* **Passage provided**:
..............................

What you are worried about in the last moments before the drink completes its work is the problem of free will to which this book addresses itself.

Chapter Two

Our Experience of Choice

INTRODUCTION

You have to start from where you are. So in this chapter we’ll start by looking at five thoughts which people ordinarily have about themselves as they first begin to reflect on their experience of themselves as – apparently – making free choices. Having treated these five thoughts in turn, we’ll see how they ‘lock together’ into a certain view about the existence and nature of free will, the view which we’ll follow tradition in calling ‘Libertarianism’.1 This, it will be argued, is the common-sense view of the subject of this book – what our everyday experience suggests to us about free will. This is the thing you feared that you were about to lose in joining The People’s Republic of Freedom as discussed in Chapter One. Of course our common-sense view of ourselves might be wrong and in subsequent chapters we’ll look at various arguments which suggest that various parts of it are wrong. But to assess the force of those arguments we need to know what they’re arguments against; we need to know what the common-sense view is. And the aim of this chapter is to get that pretty well nailed down by the end.
One point before we start properly: you may have noticed that this book has a glossary of key terms at the end. I’ll give a brief definition of each of these terms when they’re first used in argument in the chapters between now and then, but – especially if you’re new to the topic or the study of Philosophy – you might like to have a quick skim through the glossary now and fold the corner of the page down (unless you’re one of those people who has a principled objection to folding page corners down), so you can find it easily again as you read on.
* * *
In everyday life, we often suppose ourselves to be free to choose between several courses of action. Shall I read a book on the nature of free will or shall I watch television? If I watch television, shall I watch the news or The Simpsons? Moment by moment, paths seem to be opening before us. From these paths, we seem to be picking out one route into one future and turning aside from other routes, routes which would have taken us into other futures. Once we have passed the given moment in time at which we made a particular choice, we cannot, of course, go back to travel instead one of the roads not taken, or at least we cannot go back to travel it from the start. Sometimes we can cut across, as it were, from one path to another – for example, having started reading the book, I might well put it to one side after five minutes and turn on the television instead, finding myself to have missed only an insignificant moment or two of the programme I then watch. But we can never go back, only sometimes sideways in this sense and sometimes not even that. Sometimes, by the time we find ourselves wishing that we’d chosen differently, it is too late for us to find a way across to the route we now wish we’d chosen.2
When we are more or less contented with the way that a section of our lives has worked out, we seldom spend much time in reflecting on how our lives would have been different had we chosen differently during that period. And no doubt this is often psychologically healthy: reflecting on what might have been can lead to dissatisfaction with what is; and, if we can no longer cut across to an alternative path, one which we realize on reflection we wish we had taken from the start, this dissatisfaction threatens to be pointless. But sometimes even reflection that is dissatisfying and pointless in this sense can be satisfying and worthwhile in another, through being educative. In realizing that, had we chosen differently, things would now be in some significant way better for ourselves or others than they are and that we cannot in this instance recover the situation, we are often enabled thereby to commit ourselves all the more wholeheartedly to making better choices in the future. And sometimes of course reflection on what might have been can lead to satisfaction and even extreme relief, as when one realizes that only by the narrowest of margins did one avoid some disaster: ‘My goodness! Had I stepped out into the road then, as I almost did, I would have been hit by that bus.’ And whatever its psychological effects, we certainly can reflect on what our lives would now be like if we had chosen another route from the one that we actually chose and we can form more or less confident counterfactual judgements concerning such things.

..............................

Source data
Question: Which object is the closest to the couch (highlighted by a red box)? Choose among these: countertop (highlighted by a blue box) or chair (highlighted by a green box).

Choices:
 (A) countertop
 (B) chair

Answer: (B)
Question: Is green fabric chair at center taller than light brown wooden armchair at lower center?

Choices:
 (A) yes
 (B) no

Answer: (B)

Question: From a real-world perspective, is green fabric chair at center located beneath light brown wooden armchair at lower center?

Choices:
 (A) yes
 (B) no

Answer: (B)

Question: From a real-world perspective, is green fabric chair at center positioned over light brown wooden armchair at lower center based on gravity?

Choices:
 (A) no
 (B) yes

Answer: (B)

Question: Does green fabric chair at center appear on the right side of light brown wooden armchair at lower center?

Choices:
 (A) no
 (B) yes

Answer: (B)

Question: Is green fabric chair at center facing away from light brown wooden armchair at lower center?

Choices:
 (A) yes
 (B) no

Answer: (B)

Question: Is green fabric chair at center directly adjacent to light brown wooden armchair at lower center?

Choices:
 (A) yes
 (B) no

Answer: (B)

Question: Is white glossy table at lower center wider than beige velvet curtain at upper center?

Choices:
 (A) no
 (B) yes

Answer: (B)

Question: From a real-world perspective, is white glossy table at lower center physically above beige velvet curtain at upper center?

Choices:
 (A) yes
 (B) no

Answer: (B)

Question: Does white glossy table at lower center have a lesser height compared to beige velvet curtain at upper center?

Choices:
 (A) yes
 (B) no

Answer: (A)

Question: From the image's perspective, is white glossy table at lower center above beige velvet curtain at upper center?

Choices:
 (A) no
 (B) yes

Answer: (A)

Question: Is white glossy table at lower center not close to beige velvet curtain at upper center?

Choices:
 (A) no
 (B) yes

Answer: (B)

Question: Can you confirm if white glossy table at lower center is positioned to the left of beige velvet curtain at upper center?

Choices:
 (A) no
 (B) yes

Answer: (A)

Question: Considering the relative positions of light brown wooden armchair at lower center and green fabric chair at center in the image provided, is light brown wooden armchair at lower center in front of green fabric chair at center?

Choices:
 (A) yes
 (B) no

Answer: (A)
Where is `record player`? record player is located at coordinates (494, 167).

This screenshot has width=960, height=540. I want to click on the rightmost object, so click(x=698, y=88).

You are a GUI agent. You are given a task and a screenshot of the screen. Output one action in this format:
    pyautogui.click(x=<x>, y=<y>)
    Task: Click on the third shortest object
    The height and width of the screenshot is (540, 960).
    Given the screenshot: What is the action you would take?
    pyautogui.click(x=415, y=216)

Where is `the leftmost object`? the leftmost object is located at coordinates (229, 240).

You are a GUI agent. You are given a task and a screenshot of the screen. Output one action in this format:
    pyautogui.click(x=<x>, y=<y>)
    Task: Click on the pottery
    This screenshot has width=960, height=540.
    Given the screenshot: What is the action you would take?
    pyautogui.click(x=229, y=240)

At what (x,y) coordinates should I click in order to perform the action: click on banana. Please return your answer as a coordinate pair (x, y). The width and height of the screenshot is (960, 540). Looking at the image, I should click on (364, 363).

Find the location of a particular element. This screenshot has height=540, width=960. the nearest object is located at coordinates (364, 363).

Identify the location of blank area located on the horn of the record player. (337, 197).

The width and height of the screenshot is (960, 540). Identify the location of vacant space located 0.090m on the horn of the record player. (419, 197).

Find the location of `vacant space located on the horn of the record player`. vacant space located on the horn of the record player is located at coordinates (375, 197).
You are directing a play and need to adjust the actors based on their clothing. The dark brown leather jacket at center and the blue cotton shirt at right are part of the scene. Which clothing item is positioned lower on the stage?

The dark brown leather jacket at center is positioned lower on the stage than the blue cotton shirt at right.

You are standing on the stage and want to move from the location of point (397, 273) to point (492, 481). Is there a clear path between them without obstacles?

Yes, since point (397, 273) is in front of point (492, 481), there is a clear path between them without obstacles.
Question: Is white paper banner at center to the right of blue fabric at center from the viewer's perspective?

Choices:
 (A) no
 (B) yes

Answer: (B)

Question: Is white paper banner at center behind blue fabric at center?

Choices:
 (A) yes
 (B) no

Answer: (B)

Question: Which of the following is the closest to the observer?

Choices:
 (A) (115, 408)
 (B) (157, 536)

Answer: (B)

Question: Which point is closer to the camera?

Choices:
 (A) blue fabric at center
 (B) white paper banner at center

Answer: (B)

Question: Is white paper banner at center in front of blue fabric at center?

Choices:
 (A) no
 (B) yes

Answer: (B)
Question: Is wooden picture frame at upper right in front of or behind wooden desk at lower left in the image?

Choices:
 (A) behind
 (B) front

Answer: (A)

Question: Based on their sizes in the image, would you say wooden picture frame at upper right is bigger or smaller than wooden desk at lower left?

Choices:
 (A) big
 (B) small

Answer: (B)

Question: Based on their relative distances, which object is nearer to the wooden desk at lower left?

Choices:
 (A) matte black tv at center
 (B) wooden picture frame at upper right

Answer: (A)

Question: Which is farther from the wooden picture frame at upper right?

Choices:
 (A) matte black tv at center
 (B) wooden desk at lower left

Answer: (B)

..............................

* **Tasks for this exercise**:
#1 From the free will passage, quote the text between "One point before" and "you read on.", inclusive.
#2 For each statement below, answer yes or no according to the free will passage, and quote the words of the passage that decide it.
(a) The chapter's name for the common-sense view of free will is "Libertarianism."
(b) The book's glossary of key terms comes at the beginning.
(c) The chapter begins by examining seven thoughts people ordinarily have about themselves.

* **Responses per task**:
#1
One point before we start properly: you may have noticed that this book has a glossary of key terms at the end. I’ll give a brief definition of each of these terms when they’re first used in argument in the chapters between now and then, but – especially if you’re new to the topic or the study of Philosophy – you might like to have a quick skim through the glossary now and fold the corner of the page down (unless you’re one of those people who has a principled objection to folding page corners down), so you can find it easily again as you read on.

#2
(a) Yes: "the view which we’ll follow tradition in calling ‘Libertarianism’"
(b) No: "this book has a glossary of key terms at the end"
(c) No: "we’ll start by looking at five thoughts which people ordinarily have about themselves"